## Exercise prompt
The answer must be a single number: how many lines in the entries hold the string "buttons".

Task inputs below:

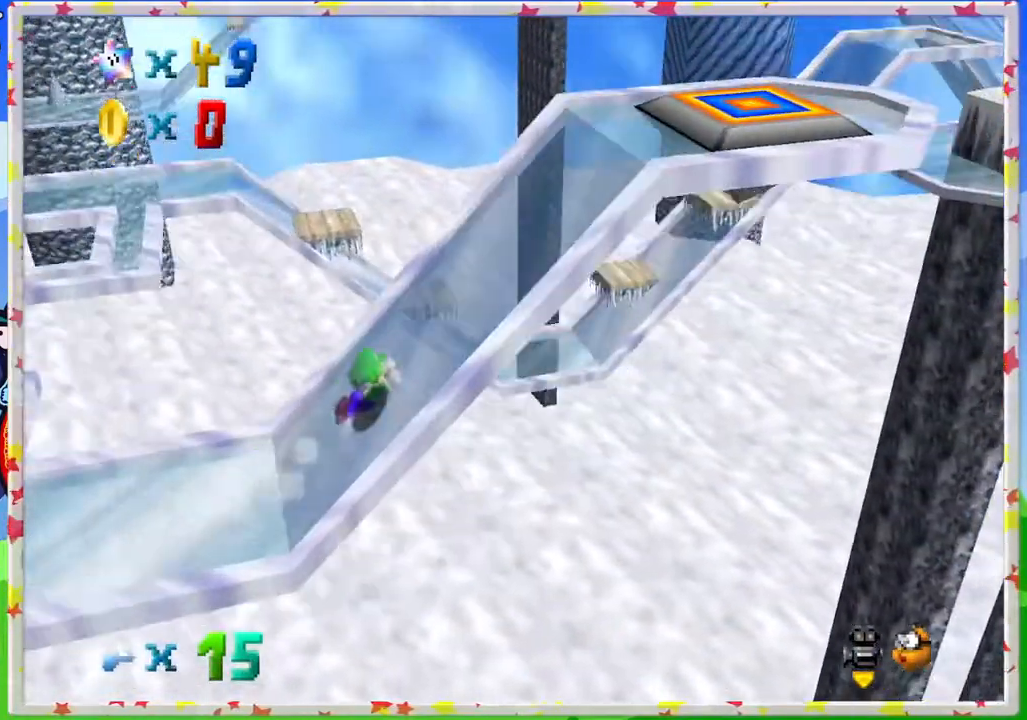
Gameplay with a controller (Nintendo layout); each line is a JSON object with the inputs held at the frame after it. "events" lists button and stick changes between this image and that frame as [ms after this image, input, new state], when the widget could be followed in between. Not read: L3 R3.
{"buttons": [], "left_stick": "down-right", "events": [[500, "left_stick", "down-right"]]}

End of Task inputs.
Task inputs below:

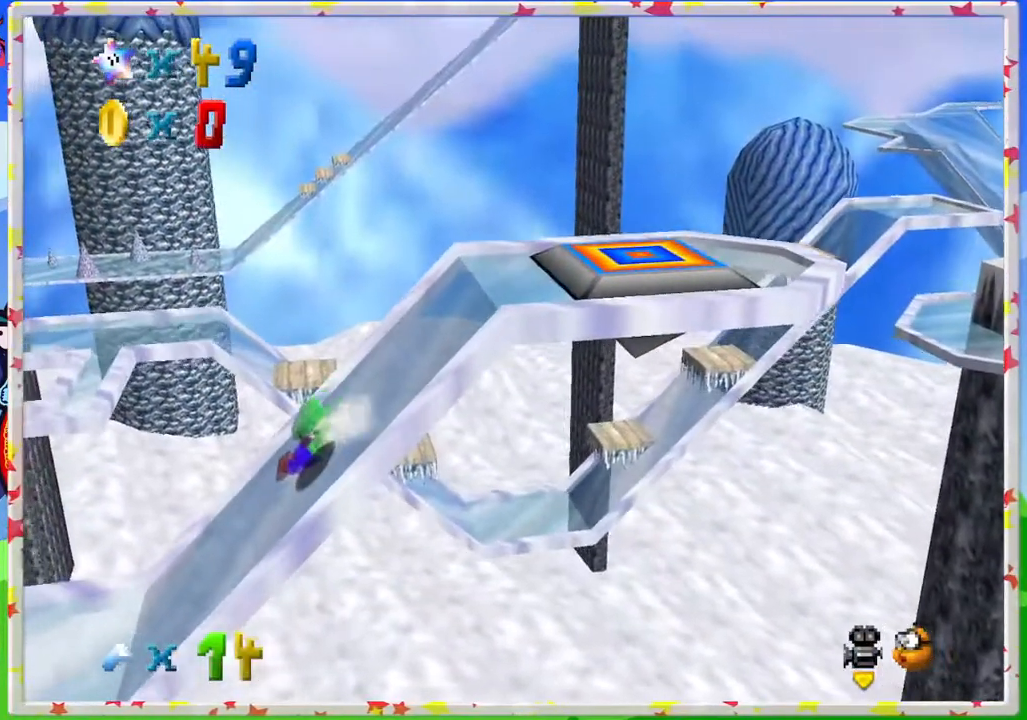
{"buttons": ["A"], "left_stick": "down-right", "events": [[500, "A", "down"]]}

End of Task inputs.

## Task response
2